I think a house share would be a good idea.

OP posts:
1MillionDollars · 31/10/2021 10:30

Time to stand on your own two feet and get away from this.

House shares can be good/bad. Great thing is you don't have to stay there if you don't want too.

If you find a nice sociable house it may help extend your social circle. You can also do that yourself by joining clubs and groups e.t.c

GlamorousHeifer · 31/10/2021 16:22

Definitely stop getting in the car with him after work. Tell him you don't need/want a lift, stay an extra half hour or so in work then straight to the train when you are ready. You haven't answered the question as to whether you can leave work without being seen by him?
I suspect you don't have many friends/ a great social life because of him... start going to every social occasion at work that you can afford, if he's waiting on the office car park like a pillock that's up to him. Do not, whatever you do tell him where you will be.....he doesn't get to come and sit outside the bar/restaurant waiting for you effectively policing the time you have to leave and go home. A text at lunchtime saying you are out after work and will be late home is more than adequate.
I agree with the previous poster about teenagers having more freedom than you, my fifteen year old son (and my eleven year old daughter to a certain degree Hmm) have more freedom than you! You need to make a serious effort right now to push back and stop this nonsense, how are you likely to meet a boyfriend (in the future, when you want one) if daddy is waiting to whisk you straight of home? Drinks after work where some of the best nights out I had at your age and after the pandemic as things are getting back to normal you are going to miss out on so, so much Sad
Please move out as soon as you can (house share or lodger might be the best option for now until you find your feet) but in the meantime just stop pandering to him, he only gets away with it because you let him do it.

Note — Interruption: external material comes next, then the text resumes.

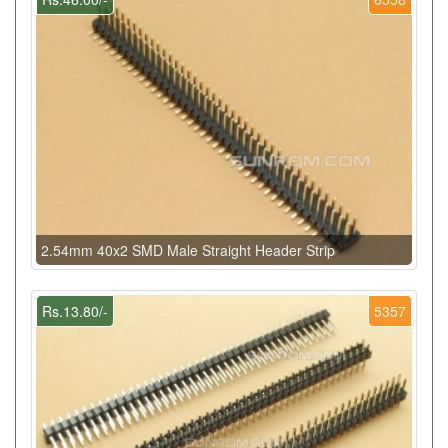
2.54mm 40x2 SMD Male Straight Header Strip
Rs.13.80/-
5357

FangsForTheMemory · 31/10/2021 17:35

I'm assuming you're single, OP? Have you ever been in a relationship? Because I can't see a relationship going well, with your dad behaving like this. Do you think he actually intends to ensure you stay single?

MsPootle · 31/10/2021 17:53

Hi OP, please move out as soon as you can. His behaviour will only become more entrenched as time goes on. This type of parenting is not normal and his anxiety is not a valid reason for trying to rigidly control your life. No more lifts (even if it makes life a bit harder). You might also want to consider looking at Patrick Teahan and Nicole Le Pera. Good luck.

inappropriateraspberry · 01/11/2021 11:41

Move out to a house share, and then you can work on developing some new relationships/friendships. I imagine it is hard to do anything with such a controlling father. Find some freedom and enjoy yourself!